▸ INSTRUCTIONS TO FOLLOW:
Substitute "Sac cabas" for "Sac fourre-tout" everywhere it occurs in the rows below and write out all their text again with nothing else changed. Leave the pictures out of your answer.

Stored data entries:
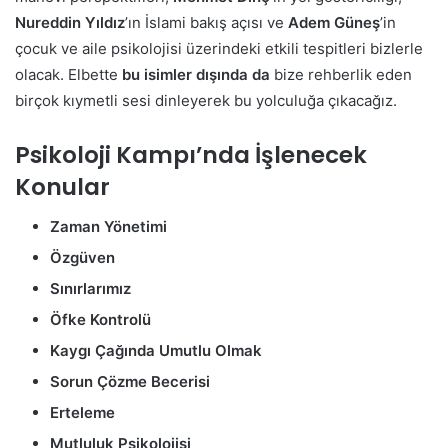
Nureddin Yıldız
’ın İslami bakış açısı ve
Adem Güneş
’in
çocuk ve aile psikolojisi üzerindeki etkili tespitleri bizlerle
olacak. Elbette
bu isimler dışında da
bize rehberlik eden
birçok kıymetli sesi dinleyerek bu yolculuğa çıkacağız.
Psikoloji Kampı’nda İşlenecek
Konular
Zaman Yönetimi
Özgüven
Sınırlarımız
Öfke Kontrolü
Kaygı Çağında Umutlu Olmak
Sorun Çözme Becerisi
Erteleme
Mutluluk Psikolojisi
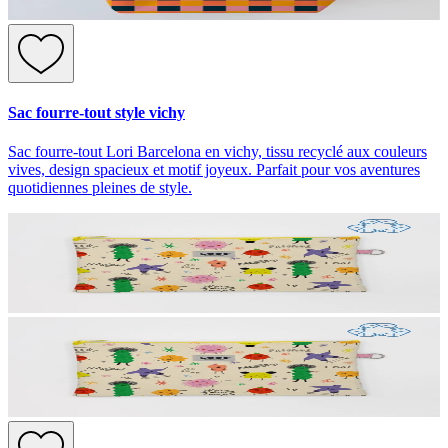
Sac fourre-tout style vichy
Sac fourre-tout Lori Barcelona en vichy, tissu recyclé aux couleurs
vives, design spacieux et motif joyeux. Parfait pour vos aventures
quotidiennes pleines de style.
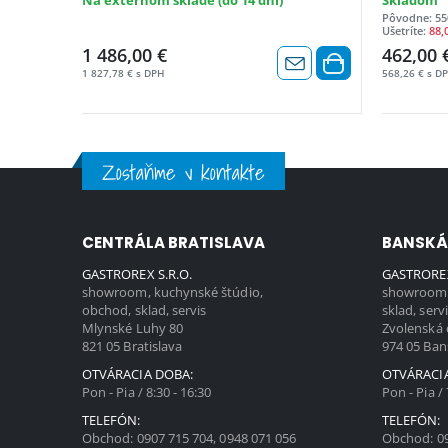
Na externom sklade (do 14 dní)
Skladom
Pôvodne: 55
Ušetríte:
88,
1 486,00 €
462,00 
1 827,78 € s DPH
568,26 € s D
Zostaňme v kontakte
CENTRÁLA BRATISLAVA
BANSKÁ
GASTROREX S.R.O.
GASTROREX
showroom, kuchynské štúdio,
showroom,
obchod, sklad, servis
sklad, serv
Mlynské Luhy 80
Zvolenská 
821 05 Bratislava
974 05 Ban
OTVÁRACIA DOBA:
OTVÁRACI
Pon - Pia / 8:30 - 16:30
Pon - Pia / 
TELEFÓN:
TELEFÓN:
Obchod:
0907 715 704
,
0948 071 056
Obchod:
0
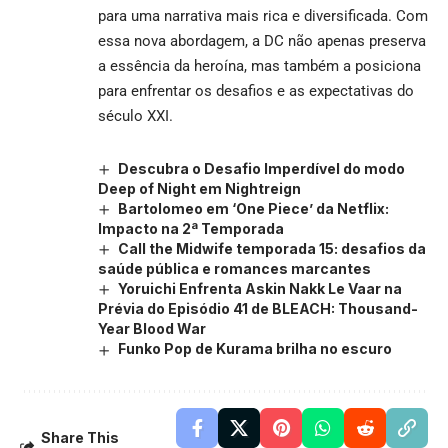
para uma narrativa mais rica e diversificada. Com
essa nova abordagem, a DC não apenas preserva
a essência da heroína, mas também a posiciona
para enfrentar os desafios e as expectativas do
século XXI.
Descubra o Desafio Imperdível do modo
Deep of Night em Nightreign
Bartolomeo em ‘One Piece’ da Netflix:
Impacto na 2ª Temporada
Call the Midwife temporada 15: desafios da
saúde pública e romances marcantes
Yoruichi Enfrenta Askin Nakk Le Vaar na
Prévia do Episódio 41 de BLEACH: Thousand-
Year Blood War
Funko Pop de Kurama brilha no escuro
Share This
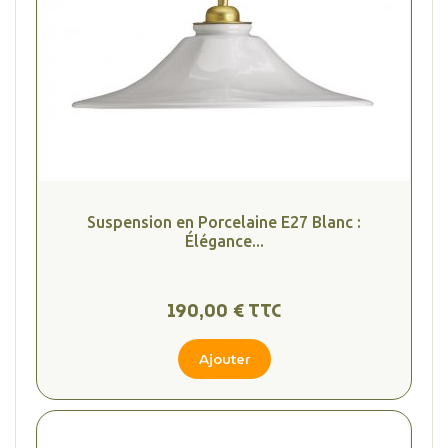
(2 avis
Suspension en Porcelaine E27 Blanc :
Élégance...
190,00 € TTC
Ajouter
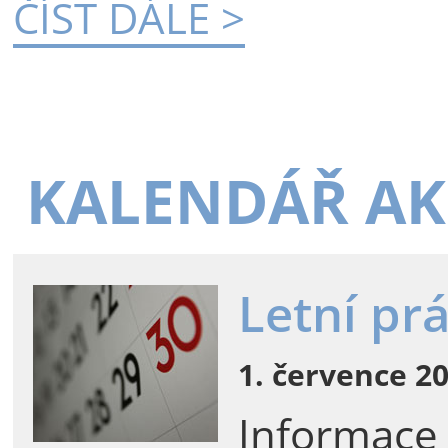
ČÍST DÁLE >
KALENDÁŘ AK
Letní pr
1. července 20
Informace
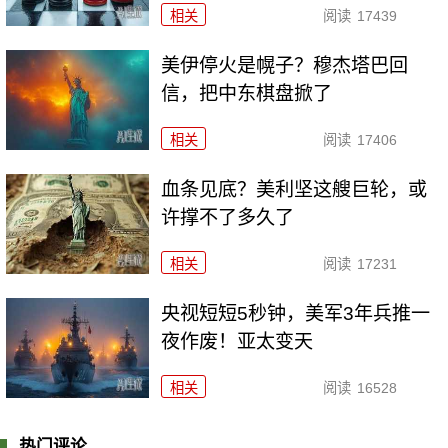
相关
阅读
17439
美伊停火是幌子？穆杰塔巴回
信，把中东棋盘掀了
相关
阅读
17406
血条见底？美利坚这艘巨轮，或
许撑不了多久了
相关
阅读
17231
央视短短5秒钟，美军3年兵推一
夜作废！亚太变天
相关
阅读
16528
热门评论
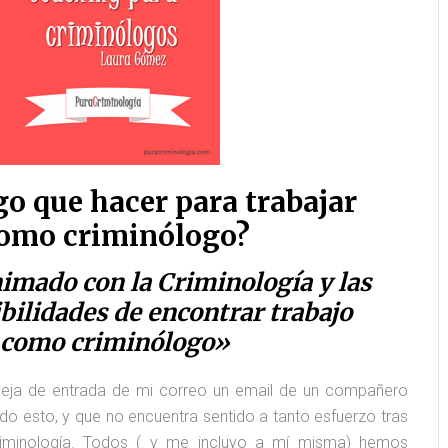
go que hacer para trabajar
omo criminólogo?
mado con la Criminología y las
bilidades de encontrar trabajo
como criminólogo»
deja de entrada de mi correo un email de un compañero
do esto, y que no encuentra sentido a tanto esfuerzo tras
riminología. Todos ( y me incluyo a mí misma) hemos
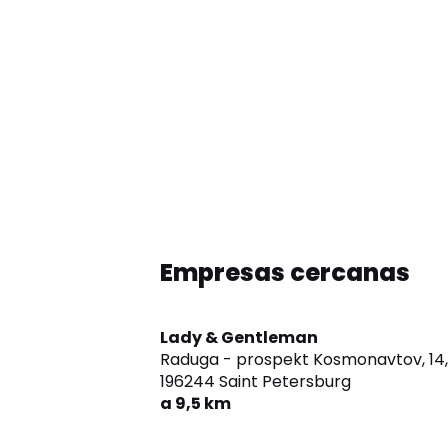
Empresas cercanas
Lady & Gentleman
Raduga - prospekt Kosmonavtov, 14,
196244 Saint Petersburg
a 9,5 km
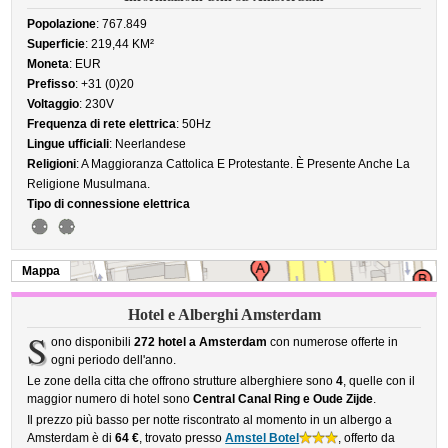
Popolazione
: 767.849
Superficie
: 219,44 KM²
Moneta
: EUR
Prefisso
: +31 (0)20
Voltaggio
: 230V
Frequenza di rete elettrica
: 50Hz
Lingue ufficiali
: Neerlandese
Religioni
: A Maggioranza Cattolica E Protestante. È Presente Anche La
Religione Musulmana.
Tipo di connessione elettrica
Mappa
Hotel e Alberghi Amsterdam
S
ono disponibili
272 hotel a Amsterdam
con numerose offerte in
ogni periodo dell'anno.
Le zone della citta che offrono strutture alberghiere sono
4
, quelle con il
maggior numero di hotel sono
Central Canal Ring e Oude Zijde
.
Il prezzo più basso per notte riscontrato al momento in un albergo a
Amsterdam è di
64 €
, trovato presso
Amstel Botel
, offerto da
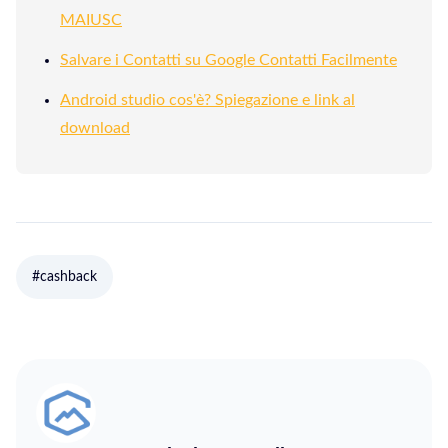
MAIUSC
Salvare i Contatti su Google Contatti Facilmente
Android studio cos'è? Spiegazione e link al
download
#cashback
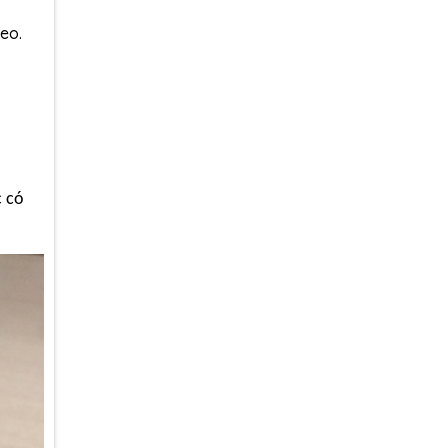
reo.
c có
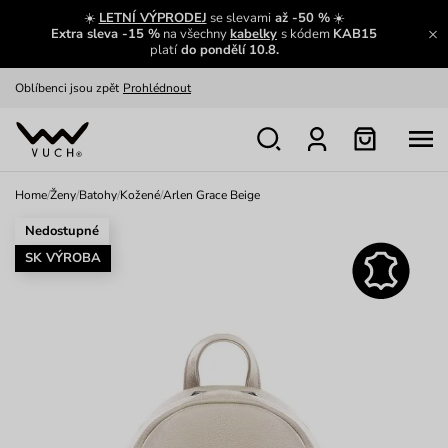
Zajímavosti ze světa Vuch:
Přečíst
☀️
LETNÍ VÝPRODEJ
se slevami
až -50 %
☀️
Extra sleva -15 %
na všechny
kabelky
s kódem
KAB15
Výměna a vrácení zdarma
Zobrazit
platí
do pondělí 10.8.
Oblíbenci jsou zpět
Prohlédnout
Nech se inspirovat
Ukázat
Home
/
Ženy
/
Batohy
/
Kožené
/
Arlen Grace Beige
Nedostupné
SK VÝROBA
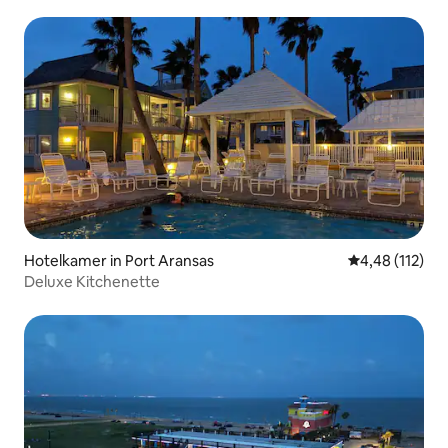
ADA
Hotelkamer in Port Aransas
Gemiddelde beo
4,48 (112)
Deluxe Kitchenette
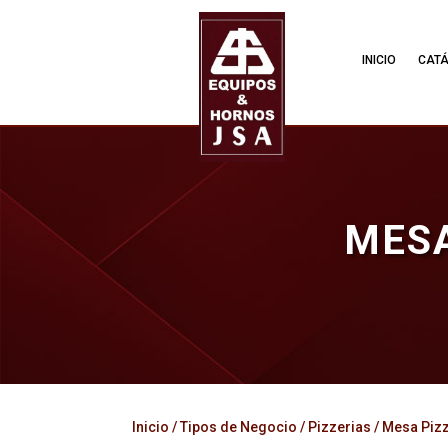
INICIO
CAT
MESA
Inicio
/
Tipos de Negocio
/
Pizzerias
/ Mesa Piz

▸ OUTPUT FOR THIS TASK:
Nureddin Yıldız
’ın İslami bakış açısı ve
Adem Güneş
’in
çocuk ve aile psikolojisi üzerindeki etkili tespitleri bizlerle
olacak. Elbette
bu isimler dışında da
bize rehberlik eden
birçok kıymetli sesi dinleyerek bu yolculuğa çıkacağız.
Psikoloji Kampı’nda İşlenecek
Konular
Zaman Yönetimi
Özgüven
Sınırlarımız
Öfke Kontrolü
Kaygı Çağında Umutlu Olmak
Sorun Çözme Becerisi
Erteleme
Mutluluk Psikolojisi
Sac cabas style vichy
Sac cabas Lori Barcelona en vichy, tissu recyclé aux couleurs
vives, design spacieux et motif joyeux. Parfait pour vos aventures
quotidiennes pleines de style.
Na externom sklade (do 14 dní)
Skladom
Pôvodne: 55
Ušetríte:
88,
1 486,00 €
462,00 
1 827,78 € s DPH
568,26 € s D
Zostaňme v kontakte
CENTRÁLA BRATISLAVA
BANSKÁ
GASTROREX S.R.O.
GASTROREX
showroom, kuchynské štúdio,
showroom,
obchod, sklad, servis
sklad, serv
Mlynské Luhy 80
Zvolenská 
821 05 Bratislava
974 05 Ban
OTVÁRACIA DOBA:
OTVÁRACI
Pon - Pia / 8:30 - 16:30
Pon - Pia / 
TELEFÓN:
TELEFÓN:
Obchod:
0907 715 704
,
0948 071 056
Obchod:
0
para uma narrativa mais rica e diversificada. Com
essa nova abordagem, a DC não apenas preserva
a essência da heroína, mas também a posiciona
para enfrentar os desafios e as expectativas do
século XXI.
Descubra o Desafio Imperdível do modo
Deep of Night em Nightreign
Bartolomeo em ‘One Piece’ da Netflix:
Impacto na 2ª Temporada
Call the Midwife temporada 15: desafios da
saúde pública e romances marcantes
Yoruichi Enfrenta Askin Nakk Le Vaar na
Prévia do Episódio 41 de BLEACH: Thousand-
Year Blood War
Funko Pop de Kurama brilha no escuro
Share This
(2 avis
Suspension en Porcelaine E27 Blanc :
Élégance...
190,00 € TTC
Ajouter
ČÍST DÁLE >
KALENDÁŘ AK
Letní pr
1. července 20
Informace
相关
阅读
17439
美伊停火是幌子？穆杰塔巴回
信，把中东棋盘掀了
相关
阅读
17406
血条见底？美利坚这艘巨轮，或
许撑不了多久了
相关
阅读
17231
央视短短5秒钟，美军3年兵推一
夜作废！亚太变天
相关
阅读
16528
热门评论
go que hacer para trabajar
omo criminólogo?
mado con la Criminología y las
bilidades de encontrar trabajo
como criminólogo»
deja de entrada de mi correo un email de un compañero
do esto, y que no encuentra sentido a tanto esfuerzo tras
riminología. Todos ( y me incluyo a mí misma) hemos
Empresas cercanas
Lady & Gentleman
Raduga - prospekt Kosmonavtov, 14,
196244 Saint Petersburg
a 9,5 km
Popolazione
: 767.849
Superficie
: 219,44 KM²
Moneta
: EUR
Prefisso
: +31 (0)20
Voltaggio
: 230V
Frequenza di rete elettrica
: 50Hz
Lingue ufficiali
: Neerlandese
Religioni
: A Maggioranza Cattolica E Protestante. È Presente Anche La
Religione Musulmana.
Tipo di connessione elettrica
Mappa
Hotel e Alberghi Amsterdam
S
ono disponibili
272 hotel a Amsterdam
con numerose offerte in
ogni periodo dell'anno.
Le zone della citta che offrono strutture alberghiere sono
4
, quelle con il
maggior numero di hotel sono
Central Canal Ring e Oude Zijde
.
Il prezzo più basso per notte riscontrato al momento in un albergo a
Amsterdam è di
64 €
, trovato presso
Amstel Botel
, offerto da
MAIUSC
Salvare i Contatti su Google Contatti Facilmente
Android studio cos'è? Spiegazione e link al
download
#cashback
reo.
c có
Zajímavosti ze světa Vuch:
Přečíst
☀️
LETNÍ VÝPRODEJ
se slevami
až -50 %
☀️
Extra sleva -15 %
na všechny
kabelky
s kódem
KAB15
Výměna a vrácení zdarma
Zobrazit
platí
do pondělí 10.8.
Oblíbenci jsou zpět
Prohlédnout
Nech se inspirovat
Ukázat
Home
/
Ženy
/
Batohy
/
Kožené
/
Arlen Grace Beige
Nedostupné
SK VÝROBA
ADA
Hotelkamer in Port Aransas
Gemiddelde beo
4,48 (112)
Deluxe Kitchenette
INICIO
CAT
MESA
Inicio
/
Tipos de Negocio
/
Pizzerias
/ Mesa Piz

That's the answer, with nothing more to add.